WORK TO BE COMPLETED: Output the rows below verbatim, omitting the pictures.

EXTRACTED RECORDS:
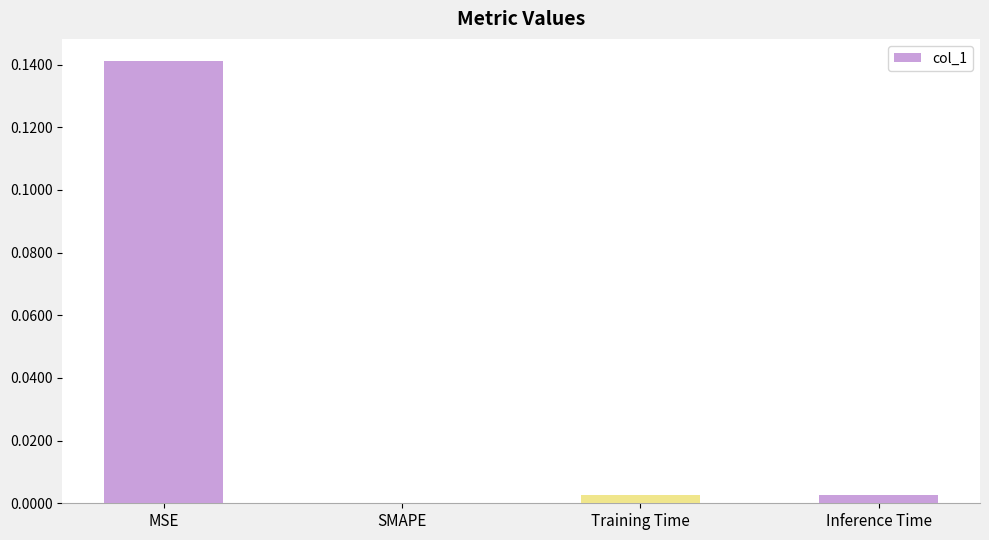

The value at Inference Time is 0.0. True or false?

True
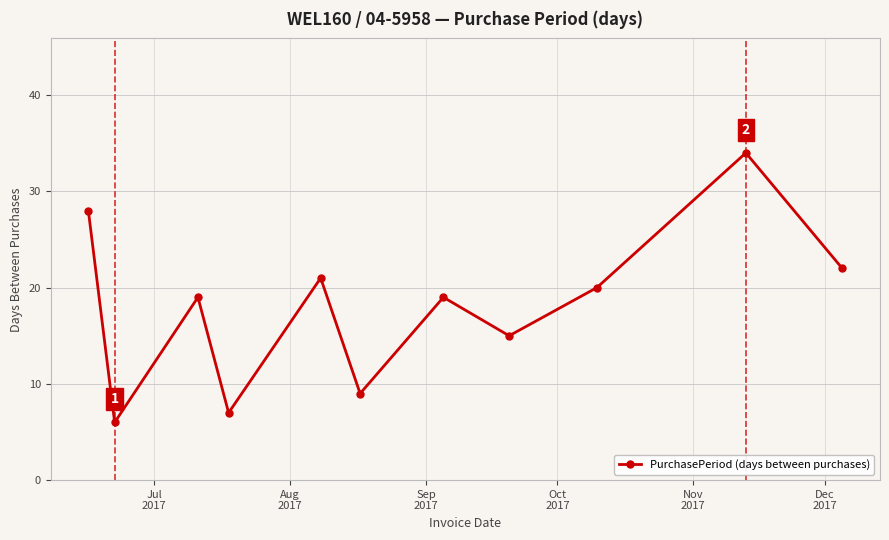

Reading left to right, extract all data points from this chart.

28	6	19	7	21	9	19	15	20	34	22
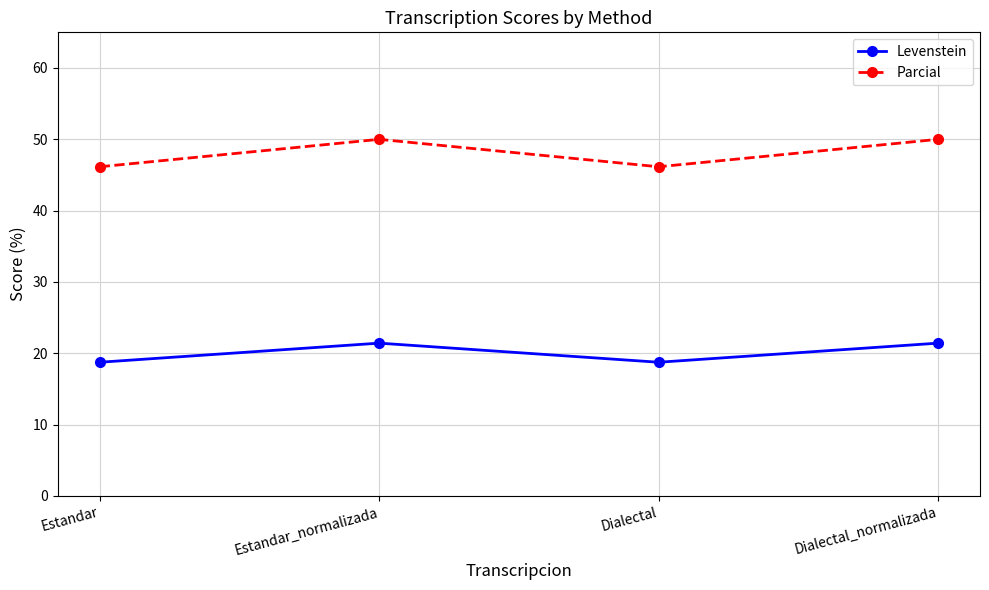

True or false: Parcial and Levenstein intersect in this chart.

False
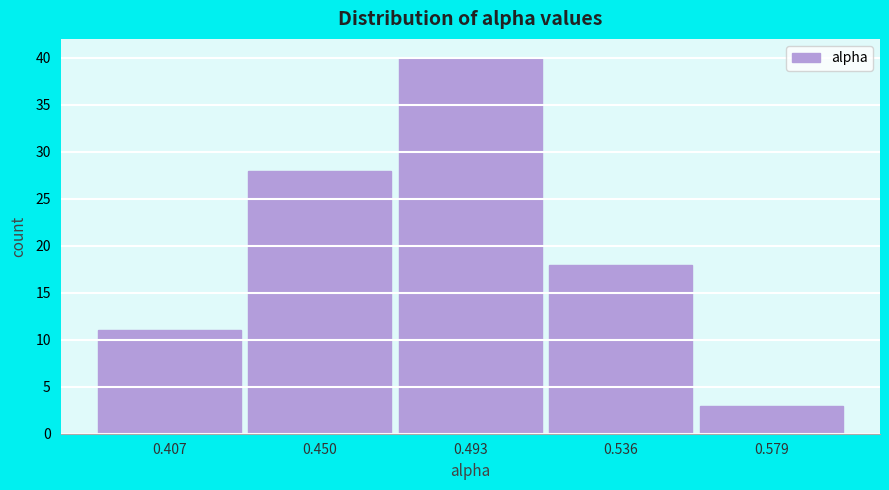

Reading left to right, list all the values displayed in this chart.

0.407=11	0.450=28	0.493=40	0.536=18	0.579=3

TASK ANSWER:
The value at Inference Time is 0.0. True or false?

True

Reading left to right, extract all data points from this chart.

28	6	19	7	21	9	19	15	20	34	22

True or false: Parcial and Levenstein intersect in this chart.

False

Reading left to right, list all the values displayed in this chart.

0.407=11	0.450=28	0.493=40	0.536=18	0.579=3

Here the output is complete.